The Making of O'Malley is a 1925 American silent drama film directed by Lambert Hillyer and written by Eugene Clifford. The film stars Milton Sills, Dorothy Mackaill, Helen Rowland, Warner Richmond, Thomas Carrigan and Julia Hurley. The film was released on June 28, 1925, by First National Pictures. The Gerald Beaumont short story was also the basis of the 1937 Warner Bros. film The Great O'Malley, directed by William Dieterle and starring Pat O'Brien and Humphrey Bogart.

==Plot==
As described in a film magazine review, Lucille tires of her time as a young society woman and takes a position in the public schools. She requests aid in capturing a band of bootleggers. Policeman O'Malley is sent with orders to obey Lucille. O'Malley makes friends with Margie, a crippled child, whose father is in prison because O'Malley arrested him.

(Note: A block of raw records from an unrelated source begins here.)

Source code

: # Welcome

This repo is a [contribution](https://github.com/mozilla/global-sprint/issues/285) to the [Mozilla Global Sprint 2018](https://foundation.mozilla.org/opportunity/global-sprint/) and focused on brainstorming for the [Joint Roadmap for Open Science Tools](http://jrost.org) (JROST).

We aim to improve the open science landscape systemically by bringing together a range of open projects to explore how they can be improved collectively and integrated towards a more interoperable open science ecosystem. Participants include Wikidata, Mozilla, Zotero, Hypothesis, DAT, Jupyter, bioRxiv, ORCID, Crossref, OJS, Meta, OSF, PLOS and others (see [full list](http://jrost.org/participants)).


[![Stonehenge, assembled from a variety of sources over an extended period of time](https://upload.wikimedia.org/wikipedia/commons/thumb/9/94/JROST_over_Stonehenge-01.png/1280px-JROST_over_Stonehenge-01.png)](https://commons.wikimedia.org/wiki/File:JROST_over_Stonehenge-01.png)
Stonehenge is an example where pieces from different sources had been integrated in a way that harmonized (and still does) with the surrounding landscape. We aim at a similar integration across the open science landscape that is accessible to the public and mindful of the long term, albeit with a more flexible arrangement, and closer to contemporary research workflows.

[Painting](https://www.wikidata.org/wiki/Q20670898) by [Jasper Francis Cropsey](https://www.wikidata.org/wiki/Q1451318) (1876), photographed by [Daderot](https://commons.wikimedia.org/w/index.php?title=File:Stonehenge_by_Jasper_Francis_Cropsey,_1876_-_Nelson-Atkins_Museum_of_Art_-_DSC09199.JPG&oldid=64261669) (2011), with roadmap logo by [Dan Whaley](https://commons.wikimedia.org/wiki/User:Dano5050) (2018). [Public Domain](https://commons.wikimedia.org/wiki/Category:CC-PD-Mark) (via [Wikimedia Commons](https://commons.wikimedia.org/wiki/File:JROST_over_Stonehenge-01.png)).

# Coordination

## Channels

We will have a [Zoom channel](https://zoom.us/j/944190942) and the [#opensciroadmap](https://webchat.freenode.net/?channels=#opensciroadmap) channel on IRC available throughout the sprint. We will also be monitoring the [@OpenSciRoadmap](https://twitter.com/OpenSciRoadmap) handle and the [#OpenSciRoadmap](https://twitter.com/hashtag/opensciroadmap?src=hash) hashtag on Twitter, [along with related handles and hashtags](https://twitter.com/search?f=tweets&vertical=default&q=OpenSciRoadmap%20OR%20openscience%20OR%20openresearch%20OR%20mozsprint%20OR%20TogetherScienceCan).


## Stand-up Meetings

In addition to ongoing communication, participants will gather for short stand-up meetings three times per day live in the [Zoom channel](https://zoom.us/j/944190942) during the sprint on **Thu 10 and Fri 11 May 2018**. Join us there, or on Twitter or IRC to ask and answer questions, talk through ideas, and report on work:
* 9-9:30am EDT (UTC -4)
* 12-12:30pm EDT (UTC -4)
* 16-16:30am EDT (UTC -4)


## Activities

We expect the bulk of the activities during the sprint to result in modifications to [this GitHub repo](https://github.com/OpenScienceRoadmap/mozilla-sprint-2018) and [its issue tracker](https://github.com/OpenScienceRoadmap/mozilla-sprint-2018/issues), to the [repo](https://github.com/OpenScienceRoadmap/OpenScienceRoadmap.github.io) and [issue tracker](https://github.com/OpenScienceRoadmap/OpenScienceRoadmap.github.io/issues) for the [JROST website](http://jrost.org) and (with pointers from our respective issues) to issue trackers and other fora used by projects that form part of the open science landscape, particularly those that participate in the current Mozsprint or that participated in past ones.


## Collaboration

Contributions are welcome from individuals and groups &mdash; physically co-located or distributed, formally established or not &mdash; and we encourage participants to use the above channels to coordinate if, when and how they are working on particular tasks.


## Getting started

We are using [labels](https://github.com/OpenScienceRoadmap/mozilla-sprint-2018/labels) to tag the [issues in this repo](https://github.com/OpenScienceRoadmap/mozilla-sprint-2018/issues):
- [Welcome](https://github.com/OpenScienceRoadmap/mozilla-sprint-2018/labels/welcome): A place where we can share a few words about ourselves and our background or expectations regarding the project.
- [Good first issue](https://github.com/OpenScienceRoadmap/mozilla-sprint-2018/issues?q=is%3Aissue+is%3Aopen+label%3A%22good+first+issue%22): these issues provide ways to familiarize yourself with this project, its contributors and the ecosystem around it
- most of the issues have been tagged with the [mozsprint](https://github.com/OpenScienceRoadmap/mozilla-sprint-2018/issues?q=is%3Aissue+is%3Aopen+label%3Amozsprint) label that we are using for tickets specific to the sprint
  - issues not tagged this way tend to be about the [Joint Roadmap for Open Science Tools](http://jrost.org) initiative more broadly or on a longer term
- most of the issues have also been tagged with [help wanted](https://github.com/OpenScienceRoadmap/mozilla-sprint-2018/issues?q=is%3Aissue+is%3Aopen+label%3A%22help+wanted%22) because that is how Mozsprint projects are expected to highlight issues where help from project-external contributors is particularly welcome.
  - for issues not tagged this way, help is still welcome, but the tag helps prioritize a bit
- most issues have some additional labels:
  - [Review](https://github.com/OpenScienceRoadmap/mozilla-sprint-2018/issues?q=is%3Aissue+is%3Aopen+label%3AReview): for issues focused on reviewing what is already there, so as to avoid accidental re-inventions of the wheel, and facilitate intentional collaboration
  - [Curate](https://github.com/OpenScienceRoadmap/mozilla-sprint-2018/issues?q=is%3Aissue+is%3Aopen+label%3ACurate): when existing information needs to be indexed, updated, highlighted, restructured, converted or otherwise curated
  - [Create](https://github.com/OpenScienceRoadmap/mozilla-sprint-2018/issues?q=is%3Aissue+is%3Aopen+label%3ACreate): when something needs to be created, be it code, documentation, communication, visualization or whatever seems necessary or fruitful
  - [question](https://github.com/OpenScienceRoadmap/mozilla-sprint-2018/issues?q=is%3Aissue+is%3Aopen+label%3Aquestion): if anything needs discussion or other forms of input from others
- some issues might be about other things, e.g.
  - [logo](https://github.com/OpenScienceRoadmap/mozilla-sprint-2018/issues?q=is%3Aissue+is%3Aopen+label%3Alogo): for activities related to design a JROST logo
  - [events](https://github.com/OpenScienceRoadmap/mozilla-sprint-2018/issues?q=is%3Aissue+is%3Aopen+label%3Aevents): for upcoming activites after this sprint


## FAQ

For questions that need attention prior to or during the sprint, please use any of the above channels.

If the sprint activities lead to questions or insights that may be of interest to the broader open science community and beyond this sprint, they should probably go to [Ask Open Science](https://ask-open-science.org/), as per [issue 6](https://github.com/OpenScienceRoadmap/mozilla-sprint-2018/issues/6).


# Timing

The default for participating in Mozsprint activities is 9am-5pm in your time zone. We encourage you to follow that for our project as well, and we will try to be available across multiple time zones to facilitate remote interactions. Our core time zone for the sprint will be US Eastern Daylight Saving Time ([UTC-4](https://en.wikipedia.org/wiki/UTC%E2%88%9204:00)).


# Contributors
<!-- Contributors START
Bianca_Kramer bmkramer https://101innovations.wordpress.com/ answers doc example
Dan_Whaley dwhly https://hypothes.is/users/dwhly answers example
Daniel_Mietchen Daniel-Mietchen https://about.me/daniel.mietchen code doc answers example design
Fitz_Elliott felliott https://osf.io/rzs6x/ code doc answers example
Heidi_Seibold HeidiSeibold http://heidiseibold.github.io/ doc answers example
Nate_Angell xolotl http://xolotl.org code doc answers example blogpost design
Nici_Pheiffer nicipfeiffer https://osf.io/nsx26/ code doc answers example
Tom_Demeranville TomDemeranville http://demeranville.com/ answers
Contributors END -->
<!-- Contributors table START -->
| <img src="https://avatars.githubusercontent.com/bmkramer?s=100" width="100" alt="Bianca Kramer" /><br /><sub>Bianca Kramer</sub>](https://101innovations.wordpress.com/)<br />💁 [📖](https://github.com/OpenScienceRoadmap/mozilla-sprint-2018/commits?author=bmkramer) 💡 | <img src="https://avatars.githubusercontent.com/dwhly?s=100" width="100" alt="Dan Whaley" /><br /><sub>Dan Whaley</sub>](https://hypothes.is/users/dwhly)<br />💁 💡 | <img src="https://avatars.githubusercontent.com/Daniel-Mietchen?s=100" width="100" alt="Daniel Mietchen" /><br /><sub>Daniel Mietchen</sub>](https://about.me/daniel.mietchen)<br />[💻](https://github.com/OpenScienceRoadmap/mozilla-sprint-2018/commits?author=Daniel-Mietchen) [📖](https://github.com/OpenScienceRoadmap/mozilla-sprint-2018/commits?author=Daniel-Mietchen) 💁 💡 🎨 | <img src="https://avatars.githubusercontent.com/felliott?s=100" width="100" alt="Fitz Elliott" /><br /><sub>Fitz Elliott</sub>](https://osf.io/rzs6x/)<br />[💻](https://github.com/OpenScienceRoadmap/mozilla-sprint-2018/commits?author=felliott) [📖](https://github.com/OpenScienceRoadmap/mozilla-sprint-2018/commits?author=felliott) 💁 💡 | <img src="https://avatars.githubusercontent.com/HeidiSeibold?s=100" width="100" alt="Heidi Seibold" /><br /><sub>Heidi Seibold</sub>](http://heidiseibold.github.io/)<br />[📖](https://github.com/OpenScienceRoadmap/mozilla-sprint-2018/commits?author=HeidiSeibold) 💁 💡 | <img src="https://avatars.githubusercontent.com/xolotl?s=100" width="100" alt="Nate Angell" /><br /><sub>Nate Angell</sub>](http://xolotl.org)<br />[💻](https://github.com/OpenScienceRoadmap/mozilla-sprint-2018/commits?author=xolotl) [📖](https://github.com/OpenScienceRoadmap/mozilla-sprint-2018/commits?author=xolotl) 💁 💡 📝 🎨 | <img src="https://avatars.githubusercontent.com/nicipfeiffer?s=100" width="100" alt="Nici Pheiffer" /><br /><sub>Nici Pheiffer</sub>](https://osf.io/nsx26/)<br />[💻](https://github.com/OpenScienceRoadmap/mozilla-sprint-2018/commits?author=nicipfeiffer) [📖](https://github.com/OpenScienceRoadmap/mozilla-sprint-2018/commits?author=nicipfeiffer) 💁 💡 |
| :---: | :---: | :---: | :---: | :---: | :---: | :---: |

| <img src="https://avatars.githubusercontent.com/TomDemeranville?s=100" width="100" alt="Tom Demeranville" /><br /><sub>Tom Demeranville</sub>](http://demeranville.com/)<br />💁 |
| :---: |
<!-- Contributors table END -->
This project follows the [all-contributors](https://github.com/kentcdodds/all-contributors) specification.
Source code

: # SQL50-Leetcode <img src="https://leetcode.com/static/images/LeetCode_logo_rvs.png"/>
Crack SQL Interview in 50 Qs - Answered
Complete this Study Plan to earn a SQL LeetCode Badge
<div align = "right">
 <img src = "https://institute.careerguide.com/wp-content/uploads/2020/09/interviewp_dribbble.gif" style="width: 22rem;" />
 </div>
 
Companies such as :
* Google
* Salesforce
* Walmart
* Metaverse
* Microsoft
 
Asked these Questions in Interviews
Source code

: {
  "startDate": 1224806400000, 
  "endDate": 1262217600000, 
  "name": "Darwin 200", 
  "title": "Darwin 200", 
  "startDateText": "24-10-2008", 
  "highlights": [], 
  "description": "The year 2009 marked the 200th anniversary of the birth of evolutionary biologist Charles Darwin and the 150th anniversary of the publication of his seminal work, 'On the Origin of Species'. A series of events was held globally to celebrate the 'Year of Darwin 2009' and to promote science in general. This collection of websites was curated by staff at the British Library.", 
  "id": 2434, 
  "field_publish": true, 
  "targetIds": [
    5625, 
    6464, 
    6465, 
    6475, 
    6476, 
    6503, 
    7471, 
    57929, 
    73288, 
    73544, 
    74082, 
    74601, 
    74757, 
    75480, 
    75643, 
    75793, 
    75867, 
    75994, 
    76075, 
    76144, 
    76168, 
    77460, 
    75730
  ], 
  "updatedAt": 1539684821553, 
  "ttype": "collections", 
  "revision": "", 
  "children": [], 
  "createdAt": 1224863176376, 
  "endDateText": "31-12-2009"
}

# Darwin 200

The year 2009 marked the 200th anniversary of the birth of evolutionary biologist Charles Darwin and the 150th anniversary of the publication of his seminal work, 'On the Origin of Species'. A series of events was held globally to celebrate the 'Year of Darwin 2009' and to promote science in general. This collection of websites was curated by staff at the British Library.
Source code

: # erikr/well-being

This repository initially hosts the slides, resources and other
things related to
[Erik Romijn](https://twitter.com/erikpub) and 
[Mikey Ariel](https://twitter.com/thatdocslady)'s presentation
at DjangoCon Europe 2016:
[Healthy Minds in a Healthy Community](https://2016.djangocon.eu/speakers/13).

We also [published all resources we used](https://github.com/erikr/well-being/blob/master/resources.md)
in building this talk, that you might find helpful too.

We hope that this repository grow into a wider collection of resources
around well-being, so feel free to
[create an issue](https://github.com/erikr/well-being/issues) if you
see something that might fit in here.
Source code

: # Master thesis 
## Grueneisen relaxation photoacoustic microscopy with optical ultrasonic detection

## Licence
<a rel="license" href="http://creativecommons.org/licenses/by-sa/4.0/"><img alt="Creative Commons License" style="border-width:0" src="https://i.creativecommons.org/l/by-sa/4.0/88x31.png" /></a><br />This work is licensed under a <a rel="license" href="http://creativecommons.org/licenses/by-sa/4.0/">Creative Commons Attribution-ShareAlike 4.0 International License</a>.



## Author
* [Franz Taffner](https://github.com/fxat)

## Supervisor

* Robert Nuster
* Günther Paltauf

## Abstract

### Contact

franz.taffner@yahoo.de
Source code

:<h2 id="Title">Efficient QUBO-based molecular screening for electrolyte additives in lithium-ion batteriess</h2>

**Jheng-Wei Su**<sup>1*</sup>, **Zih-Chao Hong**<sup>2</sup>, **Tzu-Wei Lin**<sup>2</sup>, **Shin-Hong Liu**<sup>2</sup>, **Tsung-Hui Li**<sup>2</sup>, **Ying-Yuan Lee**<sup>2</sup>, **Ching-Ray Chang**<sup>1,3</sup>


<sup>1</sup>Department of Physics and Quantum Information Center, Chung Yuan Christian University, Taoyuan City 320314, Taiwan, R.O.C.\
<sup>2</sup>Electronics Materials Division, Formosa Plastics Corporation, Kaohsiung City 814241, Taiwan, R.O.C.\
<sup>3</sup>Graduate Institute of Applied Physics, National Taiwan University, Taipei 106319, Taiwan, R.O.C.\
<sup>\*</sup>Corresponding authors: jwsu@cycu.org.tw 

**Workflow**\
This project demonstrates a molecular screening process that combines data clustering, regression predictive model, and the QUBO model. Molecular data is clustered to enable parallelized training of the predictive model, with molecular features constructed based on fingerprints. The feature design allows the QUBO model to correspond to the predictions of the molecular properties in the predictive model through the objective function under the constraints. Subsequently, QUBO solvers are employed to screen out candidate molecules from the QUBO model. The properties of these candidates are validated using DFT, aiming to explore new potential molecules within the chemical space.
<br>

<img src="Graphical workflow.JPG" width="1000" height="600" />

O'Malley obtains a pardon for this man. Herbert Browne, the head of the bootleggers, is an admirer of Lucille. On the night of a masquerade ball held by Lucille, a raid is made on the band of bootleggers and Browne is found. He knocks O'Malley unconscious. When O'Malley reaches the ball, Browne is there. O'Malley arrests Browne while masking his face, but then releases him when he realizes he is Lucille's sweetheart. As O'Malley leaves the house, he is shot by Danny, whom he had received a pardon for. Danny divulges the name of Browne to the police captain. Realizing the magnamity of O'Malley, Lucille turns to him as the film ends.